By late 1989 the songs for the band's first album, "Fug" were completed. The only thing that kept the band from instant celebrity was a complete lack of quality or talent, and the fact that the album was not cut until late 1993, and even then was only given limited distribution. Despite the lack of interest in their first album, the band began recording songs for a second album early in 1990.
The Name
Where did Lethargy Tar-Tare get its name? This story, as many of our clan's stories, begins in Quincy College. In 1990, Gerber was a freshman at Quincy. In his freshman year, he was a member of a College Bowl team that found its first notable success when it dethroned the reigning championship team that included fellow LTTer O'Skiddly. Later in the year, the team traveled to the University of Illinois for the regional competition. On the morning of the tournament, the team was at breakfast about to eat when the coach came in with a dire warning: "Don't eat too much you don't want to feel lethargic at the match." This caused rounds of laughter and much subsequent joking periodically the team would gasp in astonishment and dismay, shouting "ARGH! I'm feeling an attack of LETHARGY!"

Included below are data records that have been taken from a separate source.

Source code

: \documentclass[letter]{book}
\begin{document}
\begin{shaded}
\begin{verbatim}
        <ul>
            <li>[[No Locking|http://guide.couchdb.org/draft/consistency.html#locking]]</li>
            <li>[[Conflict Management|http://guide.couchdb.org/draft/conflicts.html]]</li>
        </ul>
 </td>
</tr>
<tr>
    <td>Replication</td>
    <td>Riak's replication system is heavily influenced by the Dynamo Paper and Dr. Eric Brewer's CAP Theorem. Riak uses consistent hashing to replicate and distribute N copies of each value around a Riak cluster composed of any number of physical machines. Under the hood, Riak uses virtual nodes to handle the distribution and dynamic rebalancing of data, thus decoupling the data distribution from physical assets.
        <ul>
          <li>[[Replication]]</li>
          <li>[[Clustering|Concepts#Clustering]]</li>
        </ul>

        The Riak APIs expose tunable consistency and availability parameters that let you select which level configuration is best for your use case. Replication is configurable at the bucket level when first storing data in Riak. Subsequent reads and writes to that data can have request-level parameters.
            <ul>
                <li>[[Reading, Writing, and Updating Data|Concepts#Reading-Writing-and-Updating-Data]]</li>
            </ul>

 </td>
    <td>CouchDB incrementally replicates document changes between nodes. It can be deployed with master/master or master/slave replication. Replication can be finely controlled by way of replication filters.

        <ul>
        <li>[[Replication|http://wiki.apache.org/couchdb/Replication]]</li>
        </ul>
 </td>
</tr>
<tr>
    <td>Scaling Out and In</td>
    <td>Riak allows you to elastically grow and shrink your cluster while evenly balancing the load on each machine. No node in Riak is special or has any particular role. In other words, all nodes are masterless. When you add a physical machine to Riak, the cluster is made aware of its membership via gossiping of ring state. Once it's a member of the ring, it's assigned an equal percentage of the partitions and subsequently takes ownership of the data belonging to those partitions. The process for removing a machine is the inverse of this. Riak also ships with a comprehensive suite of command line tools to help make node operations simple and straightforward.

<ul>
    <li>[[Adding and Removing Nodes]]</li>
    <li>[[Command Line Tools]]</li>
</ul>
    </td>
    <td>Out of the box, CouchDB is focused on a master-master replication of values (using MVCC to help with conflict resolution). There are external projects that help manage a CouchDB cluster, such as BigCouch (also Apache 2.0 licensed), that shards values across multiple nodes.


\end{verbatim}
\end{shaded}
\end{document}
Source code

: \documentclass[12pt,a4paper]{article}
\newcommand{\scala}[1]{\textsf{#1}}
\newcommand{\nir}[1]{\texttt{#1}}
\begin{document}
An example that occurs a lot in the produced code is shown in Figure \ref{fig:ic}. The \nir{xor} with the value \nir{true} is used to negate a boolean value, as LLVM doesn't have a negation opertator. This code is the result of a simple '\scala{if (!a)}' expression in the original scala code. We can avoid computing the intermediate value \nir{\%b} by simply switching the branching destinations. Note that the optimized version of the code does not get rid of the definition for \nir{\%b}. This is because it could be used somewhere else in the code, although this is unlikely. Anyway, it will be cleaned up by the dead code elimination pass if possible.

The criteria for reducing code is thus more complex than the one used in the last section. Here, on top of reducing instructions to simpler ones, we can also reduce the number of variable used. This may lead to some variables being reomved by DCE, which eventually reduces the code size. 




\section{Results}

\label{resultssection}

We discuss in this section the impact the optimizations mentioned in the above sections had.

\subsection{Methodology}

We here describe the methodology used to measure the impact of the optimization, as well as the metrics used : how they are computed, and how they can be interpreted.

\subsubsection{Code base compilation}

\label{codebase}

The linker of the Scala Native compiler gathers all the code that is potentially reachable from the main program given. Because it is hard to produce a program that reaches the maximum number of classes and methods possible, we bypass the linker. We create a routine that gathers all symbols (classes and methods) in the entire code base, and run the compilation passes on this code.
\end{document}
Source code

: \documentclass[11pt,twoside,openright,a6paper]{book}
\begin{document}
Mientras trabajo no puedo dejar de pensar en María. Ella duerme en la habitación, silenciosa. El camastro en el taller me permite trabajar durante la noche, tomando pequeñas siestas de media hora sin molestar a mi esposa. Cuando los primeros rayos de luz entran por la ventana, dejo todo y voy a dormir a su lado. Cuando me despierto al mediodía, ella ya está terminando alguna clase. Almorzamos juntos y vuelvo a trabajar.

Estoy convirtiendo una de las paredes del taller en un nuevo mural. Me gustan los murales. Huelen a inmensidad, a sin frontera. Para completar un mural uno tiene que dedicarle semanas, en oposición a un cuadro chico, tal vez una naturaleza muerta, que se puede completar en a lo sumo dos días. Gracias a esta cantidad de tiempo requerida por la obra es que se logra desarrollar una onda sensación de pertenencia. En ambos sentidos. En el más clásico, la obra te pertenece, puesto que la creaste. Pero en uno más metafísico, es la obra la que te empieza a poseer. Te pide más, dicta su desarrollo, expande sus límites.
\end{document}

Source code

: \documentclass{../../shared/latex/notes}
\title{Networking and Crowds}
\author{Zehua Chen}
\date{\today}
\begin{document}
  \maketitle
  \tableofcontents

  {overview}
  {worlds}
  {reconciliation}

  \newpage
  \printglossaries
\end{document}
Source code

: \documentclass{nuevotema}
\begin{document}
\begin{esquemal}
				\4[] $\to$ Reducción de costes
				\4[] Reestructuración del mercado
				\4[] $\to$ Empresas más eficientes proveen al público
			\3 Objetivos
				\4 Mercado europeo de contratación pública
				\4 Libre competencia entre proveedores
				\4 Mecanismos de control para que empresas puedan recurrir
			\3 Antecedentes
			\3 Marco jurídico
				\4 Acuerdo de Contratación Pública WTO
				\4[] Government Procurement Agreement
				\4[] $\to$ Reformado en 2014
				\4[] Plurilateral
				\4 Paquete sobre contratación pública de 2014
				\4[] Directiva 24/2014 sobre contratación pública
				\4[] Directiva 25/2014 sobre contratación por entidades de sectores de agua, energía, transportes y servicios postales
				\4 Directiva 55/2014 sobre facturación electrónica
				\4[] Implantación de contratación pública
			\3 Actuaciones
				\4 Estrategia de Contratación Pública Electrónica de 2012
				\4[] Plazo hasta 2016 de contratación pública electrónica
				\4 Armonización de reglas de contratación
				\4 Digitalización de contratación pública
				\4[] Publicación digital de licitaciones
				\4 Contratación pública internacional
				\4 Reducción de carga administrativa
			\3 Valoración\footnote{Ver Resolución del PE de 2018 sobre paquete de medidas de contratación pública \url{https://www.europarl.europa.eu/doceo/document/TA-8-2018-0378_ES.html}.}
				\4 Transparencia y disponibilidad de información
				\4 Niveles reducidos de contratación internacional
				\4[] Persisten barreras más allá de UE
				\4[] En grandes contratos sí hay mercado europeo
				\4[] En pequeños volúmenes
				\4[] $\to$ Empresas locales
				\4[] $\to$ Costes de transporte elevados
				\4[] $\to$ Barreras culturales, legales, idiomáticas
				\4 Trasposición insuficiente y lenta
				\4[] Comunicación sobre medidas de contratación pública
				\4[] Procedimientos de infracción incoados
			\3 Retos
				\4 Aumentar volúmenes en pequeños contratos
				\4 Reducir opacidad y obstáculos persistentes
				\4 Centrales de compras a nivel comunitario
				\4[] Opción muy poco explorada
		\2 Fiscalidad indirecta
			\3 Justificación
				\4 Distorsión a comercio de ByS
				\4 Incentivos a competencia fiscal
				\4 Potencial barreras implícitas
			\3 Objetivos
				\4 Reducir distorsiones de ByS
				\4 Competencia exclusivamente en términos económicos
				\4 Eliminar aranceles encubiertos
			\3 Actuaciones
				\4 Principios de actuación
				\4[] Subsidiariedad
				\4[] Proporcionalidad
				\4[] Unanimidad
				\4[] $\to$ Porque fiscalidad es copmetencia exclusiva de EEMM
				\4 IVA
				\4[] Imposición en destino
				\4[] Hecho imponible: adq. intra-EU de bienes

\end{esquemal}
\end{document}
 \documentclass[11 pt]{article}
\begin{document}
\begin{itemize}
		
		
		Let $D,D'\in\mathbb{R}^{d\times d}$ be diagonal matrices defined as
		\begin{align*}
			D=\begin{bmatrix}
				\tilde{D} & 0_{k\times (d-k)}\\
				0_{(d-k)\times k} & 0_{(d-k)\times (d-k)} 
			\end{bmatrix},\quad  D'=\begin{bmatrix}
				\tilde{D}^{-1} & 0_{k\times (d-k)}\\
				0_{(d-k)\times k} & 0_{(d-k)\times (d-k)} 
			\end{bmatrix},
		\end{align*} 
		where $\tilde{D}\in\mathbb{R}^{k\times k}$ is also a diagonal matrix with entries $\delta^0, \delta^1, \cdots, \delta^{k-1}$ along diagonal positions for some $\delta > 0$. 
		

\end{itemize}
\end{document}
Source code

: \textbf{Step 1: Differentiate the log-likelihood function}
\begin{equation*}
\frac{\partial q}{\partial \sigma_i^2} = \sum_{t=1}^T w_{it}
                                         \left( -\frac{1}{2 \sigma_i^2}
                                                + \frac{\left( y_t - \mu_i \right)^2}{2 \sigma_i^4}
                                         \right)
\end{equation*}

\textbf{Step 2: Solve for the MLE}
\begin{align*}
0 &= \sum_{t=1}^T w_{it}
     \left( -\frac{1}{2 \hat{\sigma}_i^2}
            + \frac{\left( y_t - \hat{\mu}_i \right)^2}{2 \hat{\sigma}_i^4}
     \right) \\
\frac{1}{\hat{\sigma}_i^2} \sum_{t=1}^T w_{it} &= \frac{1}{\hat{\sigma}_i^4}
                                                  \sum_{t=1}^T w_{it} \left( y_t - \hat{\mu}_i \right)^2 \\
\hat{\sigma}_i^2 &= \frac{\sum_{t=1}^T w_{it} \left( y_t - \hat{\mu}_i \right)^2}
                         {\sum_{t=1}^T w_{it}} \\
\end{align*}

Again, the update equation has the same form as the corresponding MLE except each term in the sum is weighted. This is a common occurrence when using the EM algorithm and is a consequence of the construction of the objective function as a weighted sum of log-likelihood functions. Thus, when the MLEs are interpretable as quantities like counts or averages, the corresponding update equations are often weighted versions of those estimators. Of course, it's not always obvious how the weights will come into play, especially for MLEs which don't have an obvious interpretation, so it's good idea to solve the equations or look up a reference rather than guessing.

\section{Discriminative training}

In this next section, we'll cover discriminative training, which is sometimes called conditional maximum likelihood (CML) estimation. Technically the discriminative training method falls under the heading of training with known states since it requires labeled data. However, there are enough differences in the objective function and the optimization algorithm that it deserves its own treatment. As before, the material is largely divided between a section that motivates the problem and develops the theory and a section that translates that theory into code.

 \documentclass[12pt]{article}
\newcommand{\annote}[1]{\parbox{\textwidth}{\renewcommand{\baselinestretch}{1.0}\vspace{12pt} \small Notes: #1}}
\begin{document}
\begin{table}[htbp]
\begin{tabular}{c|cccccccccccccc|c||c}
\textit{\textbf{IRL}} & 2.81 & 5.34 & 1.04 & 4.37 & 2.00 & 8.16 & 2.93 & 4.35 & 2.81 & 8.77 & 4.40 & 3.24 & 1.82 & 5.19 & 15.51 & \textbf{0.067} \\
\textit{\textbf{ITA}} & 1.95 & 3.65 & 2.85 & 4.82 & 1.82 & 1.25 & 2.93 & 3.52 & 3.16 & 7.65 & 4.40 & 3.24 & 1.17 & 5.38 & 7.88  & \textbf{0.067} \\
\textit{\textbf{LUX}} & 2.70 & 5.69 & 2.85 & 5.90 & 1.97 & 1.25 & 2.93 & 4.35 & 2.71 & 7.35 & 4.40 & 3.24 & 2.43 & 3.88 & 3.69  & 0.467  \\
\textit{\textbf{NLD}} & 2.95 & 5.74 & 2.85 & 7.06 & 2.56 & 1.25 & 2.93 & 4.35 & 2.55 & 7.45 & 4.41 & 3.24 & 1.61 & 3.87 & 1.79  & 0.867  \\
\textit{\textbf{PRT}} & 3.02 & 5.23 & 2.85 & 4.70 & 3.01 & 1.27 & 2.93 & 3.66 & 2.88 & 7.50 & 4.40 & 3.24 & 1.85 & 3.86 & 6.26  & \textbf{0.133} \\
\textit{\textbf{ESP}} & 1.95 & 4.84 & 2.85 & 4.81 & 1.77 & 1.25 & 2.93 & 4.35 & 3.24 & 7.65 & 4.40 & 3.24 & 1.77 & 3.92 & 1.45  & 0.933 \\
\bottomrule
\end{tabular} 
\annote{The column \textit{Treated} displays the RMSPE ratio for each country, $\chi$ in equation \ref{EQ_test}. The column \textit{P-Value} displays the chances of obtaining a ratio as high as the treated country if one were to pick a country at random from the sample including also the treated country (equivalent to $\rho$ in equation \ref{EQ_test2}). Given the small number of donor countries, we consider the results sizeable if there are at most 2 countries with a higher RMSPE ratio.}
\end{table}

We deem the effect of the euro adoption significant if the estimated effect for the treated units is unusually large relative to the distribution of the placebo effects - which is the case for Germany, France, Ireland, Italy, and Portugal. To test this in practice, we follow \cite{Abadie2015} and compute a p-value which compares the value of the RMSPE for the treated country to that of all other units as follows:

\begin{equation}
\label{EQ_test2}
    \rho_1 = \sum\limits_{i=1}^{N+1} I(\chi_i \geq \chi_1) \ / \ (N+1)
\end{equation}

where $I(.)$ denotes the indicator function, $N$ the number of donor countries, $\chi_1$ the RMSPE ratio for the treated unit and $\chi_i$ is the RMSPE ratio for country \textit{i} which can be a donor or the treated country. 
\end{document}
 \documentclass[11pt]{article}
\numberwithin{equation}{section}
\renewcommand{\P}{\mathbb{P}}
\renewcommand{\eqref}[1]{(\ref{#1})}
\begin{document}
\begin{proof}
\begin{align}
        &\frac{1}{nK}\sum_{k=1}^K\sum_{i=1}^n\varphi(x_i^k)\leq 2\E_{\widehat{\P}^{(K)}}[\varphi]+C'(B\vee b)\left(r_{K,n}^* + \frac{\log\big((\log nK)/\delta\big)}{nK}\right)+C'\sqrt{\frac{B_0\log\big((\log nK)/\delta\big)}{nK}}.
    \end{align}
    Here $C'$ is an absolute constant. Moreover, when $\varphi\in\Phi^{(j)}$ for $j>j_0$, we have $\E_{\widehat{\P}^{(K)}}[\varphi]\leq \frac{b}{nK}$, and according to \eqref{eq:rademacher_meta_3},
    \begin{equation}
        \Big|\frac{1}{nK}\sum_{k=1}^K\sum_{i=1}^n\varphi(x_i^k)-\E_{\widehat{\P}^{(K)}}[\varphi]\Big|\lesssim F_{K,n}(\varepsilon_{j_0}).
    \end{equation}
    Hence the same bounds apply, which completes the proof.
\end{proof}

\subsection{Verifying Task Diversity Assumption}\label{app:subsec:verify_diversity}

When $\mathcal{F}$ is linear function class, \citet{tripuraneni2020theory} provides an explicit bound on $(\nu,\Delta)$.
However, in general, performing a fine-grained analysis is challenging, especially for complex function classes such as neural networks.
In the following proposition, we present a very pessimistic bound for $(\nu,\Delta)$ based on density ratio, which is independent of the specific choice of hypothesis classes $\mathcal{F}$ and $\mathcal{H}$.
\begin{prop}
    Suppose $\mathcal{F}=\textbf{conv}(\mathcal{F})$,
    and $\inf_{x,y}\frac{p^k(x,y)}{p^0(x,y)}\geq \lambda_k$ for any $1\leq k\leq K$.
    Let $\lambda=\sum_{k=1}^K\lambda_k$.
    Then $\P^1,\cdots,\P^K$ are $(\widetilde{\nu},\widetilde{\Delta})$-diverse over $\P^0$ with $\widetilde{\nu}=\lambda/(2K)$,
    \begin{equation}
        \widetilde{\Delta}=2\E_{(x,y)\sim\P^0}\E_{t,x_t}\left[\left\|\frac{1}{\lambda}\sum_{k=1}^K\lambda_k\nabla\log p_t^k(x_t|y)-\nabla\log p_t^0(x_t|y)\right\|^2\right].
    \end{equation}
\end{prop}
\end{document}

Fast forward to the summer of '90.
The band was young, and partying in the parent's house. Being in nearly their second year of existence, it dawned on everyone that the band required a name. Gerber, still reeling from the College Bowl events, proposed "Lethargy" be a part of the name. More names were discussed, and the label "tartare" was raised. Moments later, lightning struck this primordial ooze of ideas, and Lethargy was added to tartare, and LETHARGY TAR-TARE was born! (n.b. the creative spelling of the name started as a misspelling of the real adjective "tartare" which stuck for its visual appeal)
Did you know
-- Tartarean ..Tar*ta"re*an.., Tartareous ..Tar*ta"re*ous.., a. [L. tartareus: cf. F. tartar['e]en.] Of or pertaining to Tartarus; hellish.
-- Steak tartare is also known as "cannibal mound"?
Timeline
1989 - The Tar is born in Waukegan Il.
1990's - The Band sucks.
2000 - The Band still sucks, but has a website
2003 - The Band still sucks, but has a website, and now has a drummer
2006 - The Band sucks publicly, and rocks a million faces...16 at a time!